The voice is expected in an opera recording, of course, but certainly not in one of guitar music. Yet there are three voice-and-guitar works on a CD on the ReEntrant label that features the music and playing of Frederic Hand (born 1947). These pieces – The Poet’s Eye, I Am, and There Is a Splendor – are nicely sung, or rather sung-and-declaimed – by Lesley Hand; and the unusual circumstance of classical-style writing for voice and guitar (as opposed to standard folksongs in which the guitarist does the singing) proves interesting, if not really more emotionally appealing than the rest of the CD, which is for guitar alone. The other works here are called Renewal, Ballade for Astor Piazzolla, The Passionate Pilgrim, Romantic Etude, A Waltz for Maurice, Simple Gifts, Trilogy, Late One Night, and Cooper Lake. Among them, Simple Gifts – Hand’s very perky arrangement of the simple Shaker tune well-known from Copland’s Appalachian Spring – is surprising in its counterintuitive approach to the material. A Waltz for Maurice is counterintuitive as well: it is scarcely danceable and is more of a reminiscence than anything else. Everything on the CD is brief, Trilogy being the longest piece because it is in three movements – marked Moderato, Gently, and Allegro. This work, whose final movement is the most interesting-sounding of the three, and Late One Night are the earliest works on the disc, dating to 1977. Renewal, Ballade for Astor Piazzolla, and The Passionate Pilgrim are the most recent pieces, dating to 2021. The gentleness of Renewal at the disc’s opening is reflected at the CD’s conclusion in Cooper Lake, a contemplative piece in which the guitar sings gently of peace.

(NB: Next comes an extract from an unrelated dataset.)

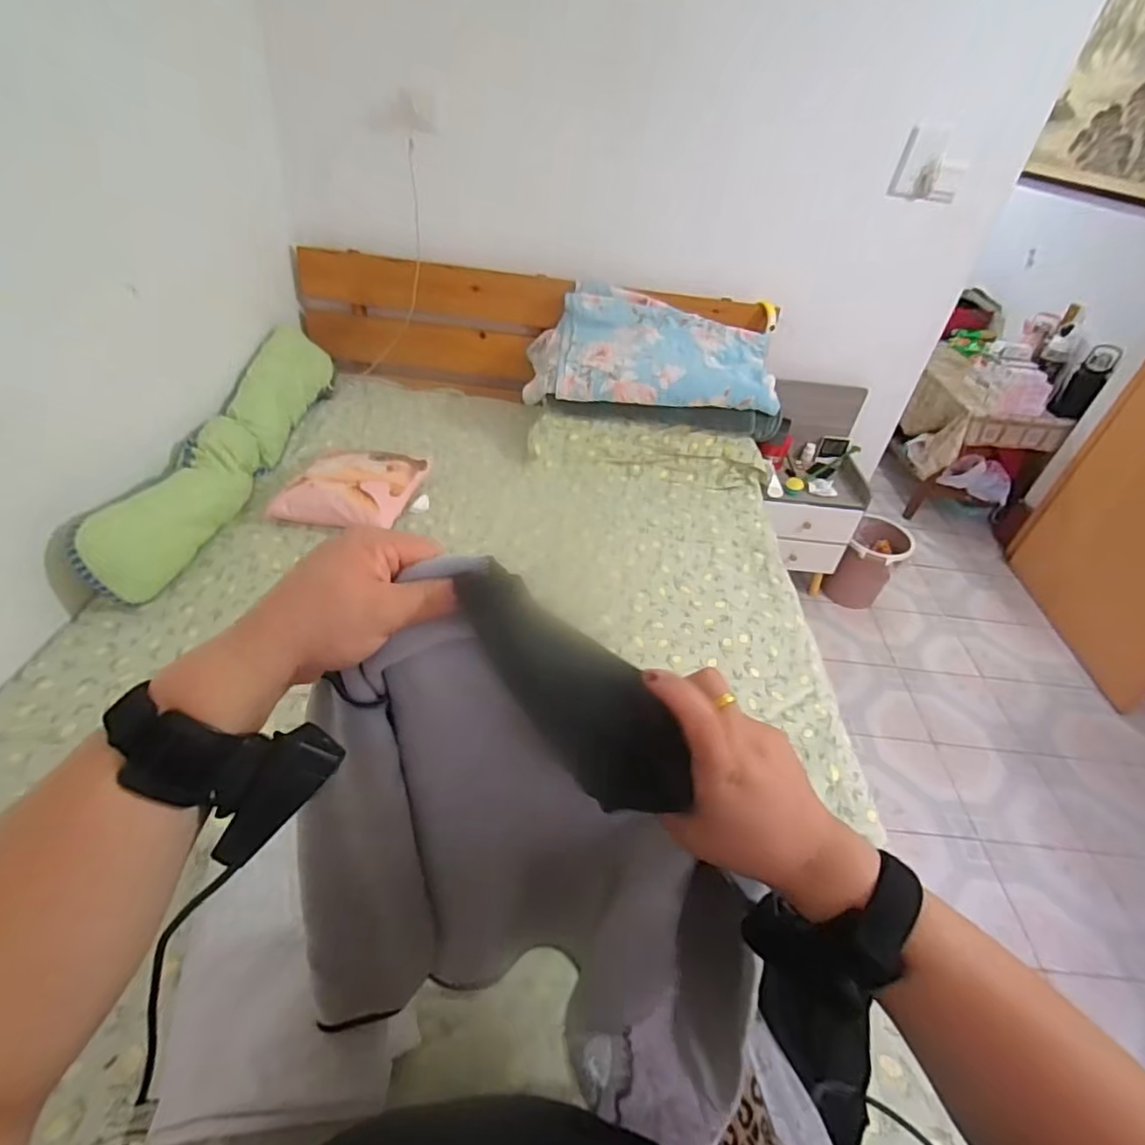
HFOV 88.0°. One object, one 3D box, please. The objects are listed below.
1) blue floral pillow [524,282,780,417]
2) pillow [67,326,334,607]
[{"bbox_3d":[0.219,-0.617,1.655,0.663,0.206,0.310,8,40,0],"label":"blue floral pillow"},{"bbox_3d":[-0.828,-0.307,1.409,0.118,0.257,0.897,8,40,1],"label":"pillow"}]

Hand plays his own music with considerable feeling and, not surprisingly, technique that matches the works perfectly, since he wrote them for himself to perform. Other classical guitarists will be especially enamored of this disc, in which the emotional capacity of the guitar is well-explored and is used to create a wide variety of moods and feelings. Non-guitarists will likely find less of interest here, although every work is at least intermittently interesting – this is another of those CDs that is better heard in several listening sessions than in a single start-to-finish one.